Cue an evening of depression thinking it was going to cost us a small fortune and some builders to fix. However, a bit of research and conferring with the neighbour who is a builder (handy chap to know), we decided it was something we could DIY. Now, I’m not going to write any tutorials on this or go into any detail, because aside from ordering lumber, measuring and chopping joists to size and making a lot of cups of tea and coffee, I didn’t actually get involved in the tech side of this, and even if I had, it’s not something I’d want to write a how-to on and then have someone follow it and their house fall down! It might not of course (ours is so much stronger than before), but you know, I’m all about the easy DIYs and things anyone can do, and I don’t class replacing floor joists as that kind of project.
It was a fairly time-consuming job. First we had to remove the old joists and the lathe and plaster ceiling over the side passage and staircase which was a seriously dusty, filthy job.
Then we built an external frame of joists which were fixed into the old joist slots in the brickwork and then bolted to the stone all the way around. Then we used joist hangers to slot joists across the length (at much narrower intervals). Finally, because we wanted to be sure it was all secure, we added support struts across the width, also using joist hangers.
As the bathroom is half over the old staircase and half over the passage to one side of the house, whilst all this work was going on, our home was essentially open to the elements.
Yes, we could shut the bathroom door at night, and wedge it, but it wasn’t very secure (I slept so badly listening out for people breaking in!) and it certainly wasn’t very warm (it was early November and snowing). I was so relieved when we finally got some boards down over the joists and closed off our house again!

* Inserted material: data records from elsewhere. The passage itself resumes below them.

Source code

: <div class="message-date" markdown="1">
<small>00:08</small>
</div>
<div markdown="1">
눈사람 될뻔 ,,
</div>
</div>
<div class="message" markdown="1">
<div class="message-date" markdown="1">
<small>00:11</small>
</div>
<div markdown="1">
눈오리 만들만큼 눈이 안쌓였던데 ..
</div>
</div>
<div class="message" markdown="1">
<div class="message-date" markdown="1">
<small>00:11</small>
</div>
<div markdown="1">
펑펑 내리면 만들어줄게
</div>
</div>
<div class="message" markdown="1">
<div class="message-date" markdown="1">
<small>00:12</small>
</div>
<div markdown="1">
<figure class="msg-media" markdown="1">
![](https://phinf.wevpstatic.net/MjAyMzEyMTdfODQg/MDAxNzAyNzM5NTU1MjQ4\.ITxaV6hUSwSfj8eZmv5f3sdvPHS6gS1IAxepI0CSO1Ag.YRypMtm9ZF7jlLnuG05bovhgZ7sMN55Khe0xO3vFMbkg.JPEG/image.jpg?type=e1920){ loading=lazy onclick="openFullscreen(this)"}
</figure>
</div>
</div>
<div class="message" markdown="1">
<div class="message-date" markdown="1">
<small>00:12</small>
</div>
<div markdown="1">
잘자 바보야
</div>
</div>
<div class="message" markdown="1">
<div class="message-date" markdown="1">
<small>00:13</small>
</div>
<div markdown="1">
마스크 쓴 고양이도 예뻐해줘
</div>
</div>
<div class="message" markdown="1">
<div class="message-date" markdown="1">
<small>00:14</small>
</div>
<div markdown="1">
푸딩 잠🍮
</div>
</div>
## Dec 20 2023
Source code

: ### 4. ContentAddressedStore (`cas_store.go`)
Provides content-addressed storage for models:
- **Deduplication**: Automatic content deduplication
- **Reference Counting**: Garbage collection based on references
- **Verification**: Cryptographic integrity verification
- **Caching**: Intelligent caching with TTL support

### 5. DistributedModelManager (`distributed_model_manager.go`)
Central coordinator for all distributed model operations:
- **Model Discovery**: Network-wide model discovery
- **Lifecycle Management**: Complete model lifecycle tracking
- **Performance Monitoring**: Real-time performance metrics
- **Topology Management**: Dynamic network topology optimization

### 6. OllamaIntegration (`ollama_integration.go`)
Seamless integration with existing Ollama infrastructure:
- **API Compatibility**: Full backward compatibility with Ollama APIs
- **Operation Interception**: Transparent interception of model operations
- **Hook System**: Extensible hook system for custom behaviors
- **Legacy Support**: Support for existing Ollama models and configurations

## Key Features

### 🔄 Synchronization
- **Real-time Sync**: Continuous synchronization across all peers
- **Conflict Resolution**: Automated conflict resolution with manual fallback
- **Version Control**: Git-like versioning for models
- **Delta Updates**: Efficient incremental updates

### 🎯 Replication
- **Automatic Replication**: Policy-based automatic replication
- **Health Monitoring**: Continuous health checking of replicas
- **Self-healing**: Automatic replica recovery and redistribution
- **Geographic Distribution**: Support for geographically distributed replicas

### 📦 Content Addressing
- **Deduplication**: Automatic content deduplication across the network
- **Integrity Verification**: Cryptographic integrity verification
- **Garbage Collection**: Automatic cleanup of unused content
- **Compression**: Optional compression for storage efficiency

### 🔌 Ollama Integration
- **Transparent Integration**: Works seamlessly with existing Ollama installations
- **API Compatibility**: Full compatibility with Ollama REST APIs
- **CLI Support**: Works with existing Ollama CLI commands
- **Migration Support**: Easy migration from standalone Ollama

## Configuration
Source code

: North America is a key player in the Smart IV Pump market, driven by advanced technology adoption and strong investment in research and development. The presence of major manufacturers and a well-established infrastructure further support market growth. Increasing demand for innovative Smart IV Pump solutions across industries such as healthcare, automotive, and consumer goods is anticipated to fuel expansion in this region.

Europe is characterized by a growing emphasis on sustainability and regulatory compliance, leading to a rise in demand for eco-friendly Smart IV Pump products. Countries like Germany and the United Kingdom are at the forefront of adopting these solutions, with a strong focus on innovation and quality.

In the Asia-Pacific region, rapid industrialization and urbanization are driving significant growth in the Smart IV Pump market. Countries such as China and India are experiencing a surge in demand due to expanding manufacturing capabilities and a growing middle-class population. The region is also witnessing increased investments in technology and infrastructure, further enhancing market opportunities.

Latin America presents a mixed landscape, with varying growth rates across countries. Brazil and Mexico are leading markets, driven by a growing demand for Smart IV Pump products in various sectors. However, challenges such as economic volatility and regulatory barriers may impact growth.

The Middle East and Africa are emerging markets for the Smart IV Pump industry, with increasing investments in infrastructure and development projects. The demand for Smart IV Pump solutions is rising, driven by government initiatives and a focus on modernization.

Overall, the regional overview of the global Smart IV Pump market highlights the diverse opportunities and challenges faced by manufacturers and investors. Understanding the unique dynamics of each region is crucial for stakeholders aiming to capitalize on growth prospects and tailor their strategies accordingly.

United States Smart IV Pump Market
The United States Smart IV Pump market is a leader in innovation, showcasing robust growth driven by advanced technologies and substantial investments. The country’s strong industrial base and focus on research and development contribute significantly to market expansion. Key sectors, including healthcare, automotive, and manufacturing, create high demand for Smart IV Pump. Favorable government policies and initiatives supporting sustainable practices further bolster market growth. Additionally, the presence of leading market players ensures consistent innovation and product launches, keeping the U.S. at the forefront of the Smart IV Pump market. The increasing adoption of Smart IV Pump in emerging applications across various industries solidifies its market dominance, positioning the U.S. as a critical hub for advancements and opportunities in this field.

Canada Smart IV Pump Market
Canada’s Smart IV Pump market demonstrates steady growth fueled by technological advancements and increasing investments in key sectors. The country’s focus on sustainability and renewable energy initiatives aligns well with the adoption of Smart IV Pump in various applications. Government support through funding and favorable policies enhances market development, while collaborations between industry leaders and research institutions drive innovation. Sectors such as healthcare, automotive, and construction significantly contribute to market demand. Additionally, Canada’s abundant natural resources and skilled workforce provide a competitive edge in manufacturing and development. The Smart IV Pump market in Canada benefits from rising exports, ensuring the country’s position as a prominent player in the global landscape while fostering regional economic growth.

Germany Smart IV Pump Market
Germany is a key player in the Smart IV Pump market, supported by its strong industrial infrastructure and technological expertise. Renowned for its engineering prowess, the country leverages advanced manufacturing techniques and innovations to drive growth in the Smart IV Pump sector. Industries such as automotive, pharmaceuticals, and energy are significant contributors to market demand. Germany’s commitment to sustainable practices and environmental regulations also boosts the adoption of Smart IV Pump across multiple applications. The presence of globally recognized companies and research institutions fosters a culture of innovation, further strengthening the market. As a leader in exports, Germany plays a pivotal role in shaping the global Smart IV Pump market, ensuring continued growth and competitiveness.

It was a while though before we could insulate the underneath after all the plumbing had gone in, and the house stayed freezing for a few weeks. Now however we have insulated both inside the house and above the side passage, and replaced the side passage ceiling with boards. We still need to paint it, but I don’t think that’s too high priority. Luckily the neighbour who actually uses the side passage for access and to store his bikes has been very understanding while all this went on, because it was totally impassable for a while.

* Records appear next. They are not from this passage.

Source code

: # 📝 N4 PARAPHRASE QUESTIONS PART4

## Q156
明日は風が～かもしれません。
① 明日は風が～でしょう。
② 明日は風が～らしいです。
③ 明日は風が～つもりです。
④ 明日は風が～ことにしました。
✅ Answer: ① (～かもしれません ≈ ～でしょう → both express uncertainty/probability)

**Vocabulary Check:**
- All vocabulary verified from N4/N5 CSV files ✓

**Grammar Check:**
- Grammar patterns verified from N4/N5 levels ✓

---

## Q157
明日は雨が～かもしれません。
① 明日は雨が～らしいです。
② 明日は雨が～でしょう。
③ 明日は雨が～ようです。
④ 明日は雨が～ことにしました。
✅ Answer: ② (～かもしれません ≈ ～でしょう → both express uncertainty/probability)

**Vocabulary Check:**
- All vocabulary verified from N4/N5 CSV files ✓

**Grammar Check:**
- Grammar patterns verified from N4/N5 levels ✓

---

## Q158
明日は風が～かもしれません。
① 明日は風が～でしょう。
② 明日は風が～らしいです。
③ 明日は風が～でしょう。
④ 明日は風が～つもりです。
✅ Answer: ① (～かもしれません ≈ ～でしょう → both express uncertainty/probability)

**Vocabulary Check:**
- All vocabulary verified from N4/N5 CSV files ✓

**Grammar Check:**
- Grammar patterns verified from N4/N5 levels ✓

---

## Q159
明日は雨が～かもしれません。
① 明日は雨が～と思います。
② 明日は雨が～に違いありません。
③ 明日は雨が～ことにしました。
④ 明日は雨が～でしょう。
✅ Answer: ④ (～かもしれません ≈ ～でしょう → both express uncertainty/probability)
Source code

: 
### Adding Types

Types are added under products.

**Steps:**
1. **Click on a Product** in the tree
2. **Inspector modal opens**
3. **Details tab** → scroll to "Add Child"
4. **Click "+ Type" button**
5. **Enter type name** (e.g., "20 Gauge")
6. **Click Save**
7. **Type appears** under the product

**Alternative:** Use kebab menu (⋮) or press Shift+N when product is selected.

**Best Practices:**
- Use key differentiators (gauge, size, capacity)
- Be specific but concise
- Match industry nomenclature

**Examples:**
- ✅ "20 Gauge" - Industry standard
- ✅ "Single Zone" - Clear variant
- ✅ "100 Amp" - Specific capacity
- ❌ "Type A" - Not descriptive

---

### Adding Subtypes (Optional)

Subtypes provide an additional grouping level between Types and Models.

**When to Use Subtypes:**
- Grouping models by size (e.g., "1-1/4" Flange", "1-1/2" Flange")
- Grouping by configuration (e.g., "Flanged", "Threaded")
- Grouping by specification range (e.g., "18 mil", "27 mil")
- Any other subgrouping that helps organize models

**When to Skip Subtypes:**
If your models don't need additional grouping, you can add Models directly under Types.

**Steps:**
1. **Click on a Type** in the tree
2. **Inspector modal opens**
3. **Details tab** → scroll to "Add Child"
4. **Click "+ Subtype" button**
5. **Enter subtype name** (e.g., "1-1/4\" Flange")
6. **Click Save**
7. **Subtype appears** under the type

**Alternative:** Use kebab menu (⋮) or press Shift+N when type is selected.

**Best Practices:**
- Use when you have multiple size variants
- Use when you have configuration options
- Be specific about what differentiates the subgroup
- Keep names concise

We managed to salvage a lot of the wood ripped out from the bathroom in two ways. First I chopped up a lot of it for firewood, and realised half way through I had nowhere to store it, so I built a quick log store with some of the wood which I’m quite proud of (tutorial coming soon), and second, the old joists were quite lovely and thick with great character, so I cut enough for three floating shelves either side of the living room fireplace. Sadly while we were storing them in the side passage someone decided to have a nosy and help themselves, so I’m reduced to only two shelves each side! Maybe I can find suitable replacements eventually.
So, that’s the big delay on the bathroom. It was a huge amount of unexpected work and cost, though doing the work ourselves meant our main costs were joists, hangers, screws (so many screws), insulation and floorboards, which ended up coming to around £400 – not too bad for an entirely new floor.